Shelley’s recent work includes the Enabling FAIR Data project (https://copdess.org/enabling-fair-data-project/) engaging over 300 stakeholders in the Earth, space, and environmental sciences to make data open and FAIR targeting the publishing and repository communities to change practices by no longer archiving data in the supplemental information of a paper but instead depositing the data supporting the research into a trusted repository where it can be discovered, managed, and preserved.
Brett Rubinstein
Brett Rubinstein is the Chief Commercial Officer of GeoScienceWorld, a nonprofit collaborative and comprehensive resource for research and communications in the Earth Sciences.
At GSW Brett is responsible for global sales and marketing, business development, as well as content strategy and acquisition including GSW’s recently launched Open Access publishing program.

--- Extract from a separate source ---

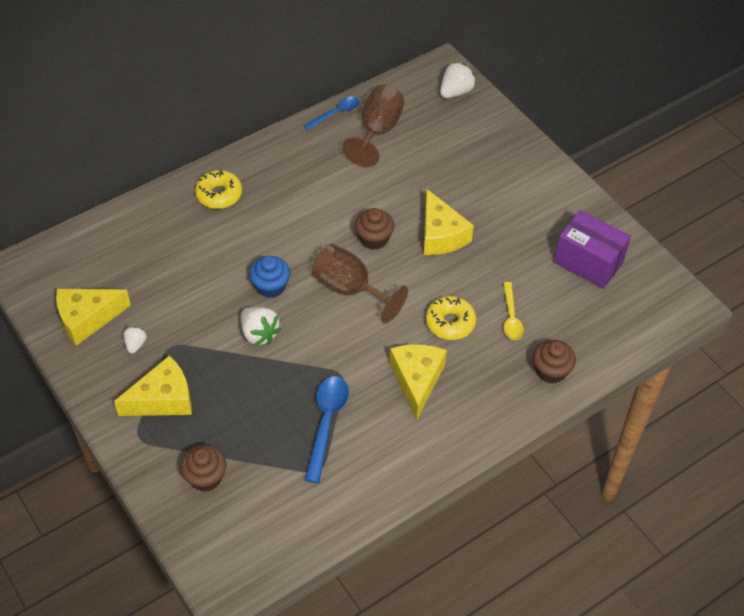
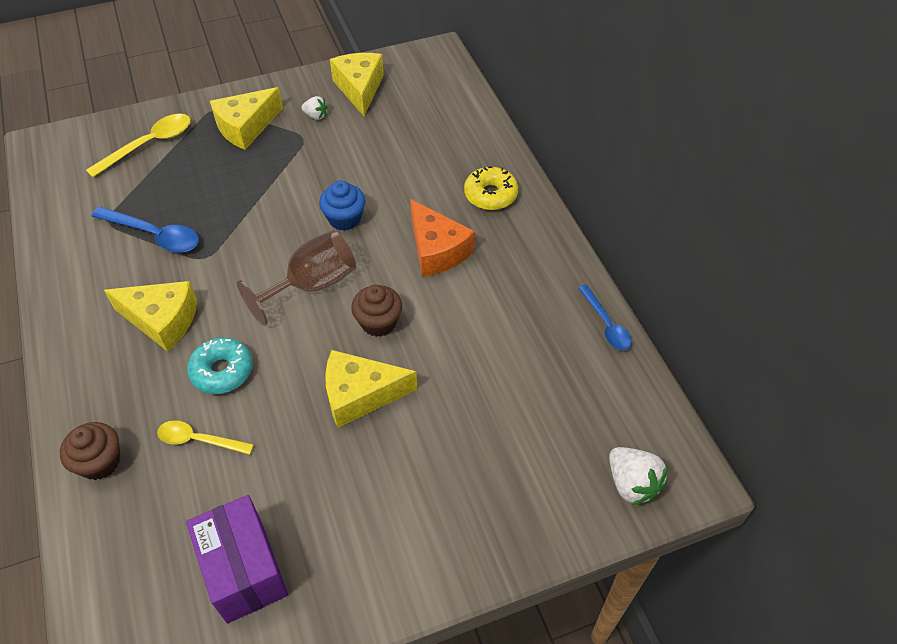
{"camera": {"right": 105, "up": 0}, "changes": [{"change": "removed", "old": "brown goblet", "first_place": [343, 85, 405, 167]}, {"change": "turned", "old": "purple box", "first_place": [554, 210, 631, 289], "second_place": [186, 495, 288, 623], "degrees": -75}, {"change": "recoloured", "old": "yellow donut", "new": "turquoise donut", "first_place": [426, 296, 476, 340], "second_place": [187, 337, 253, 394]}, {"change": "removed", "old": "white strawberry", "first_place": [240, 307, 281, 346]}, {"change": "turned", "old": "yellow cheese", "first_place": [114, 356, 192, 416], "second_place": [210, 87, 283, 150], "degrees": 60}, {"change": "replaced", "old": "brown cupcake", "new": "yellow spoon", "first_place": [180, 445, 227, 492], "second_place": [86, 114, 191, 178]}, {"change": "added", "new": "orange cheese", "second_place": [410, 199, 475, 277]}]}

Brett has over 15 of experience in STM Publishing previously leading commercial teams at IOP Publishing and Springer.
Arthur Lupia
Dr. Arthur Lupia is Assistant Director of the National Science Foundation. In that capacity, he serves as head of the National Science Foundation (NSF) Directorate for Social, Behavioral, and Economic Sciences (SBE). He also serves the Hal R. Varian Collegiate Professor of Political Science at the University of Michigan and as co-chair of the Office of Science and Technology Policy’s Subcommittee on Open Science. Prior to arriving at NSF, he served as Chairperson of the Board for the Center for Open Science, as chair of the National Academies Roundtable on the Communication and Use of Social and Behavioral Sciences, and on numerous scientific advisory boards.
Dr. Lupia’s research and related public work examines processes, principles, and factors that guide decision-making and learning. His efforts clarify how people make decisions, and choose what to believe, when they lack information or face adverse circumstances. Lupia draws from mixes of mathematics, statistics, neuroscience, economics, psychology and other scientific disciplines to advance these topics. His work on civic competence, information processing, how voters learn and science communication has influenced scholarly practice, public policy, and classroom teaching in many countries.
Dr. Lupia has been a John Simon Guggenheim Fellow, a Andrew Carnegie Fellow, and is a recipient of the National Academy of Sciences Award for Initiatives in Research. He earned his bachelor’s degree in economics at the University of Rochester and his social science PhD at the California Institute of Technology.
Henning Schoenenberger
Henning Schoenenberger runs a global Data Development department at Springer Nature, finding cutting-edge responses to key problems in the research and library communities in areas such as access, analytics and machine-learning as well as content and data delivery models and discovery.
Erik-Jan van Kleef
Erik-Jan has more than 20 years of experience in the media and information industry. He previously worked as VP Sales EMEA at media and information giant Thomson Reuters’s scientific scholarly research division and as Regional Director (Germany and Eastern Europe) for scientific information company Wolters Kluwer Health.
He is credited for contributing to the success of scientific research literature curation company 1Science (now part of Elsevier) and German pharmaceutical business intelligence company INSIGHT Health. Erik-Jan speaks fluent Dutch, English, French and German.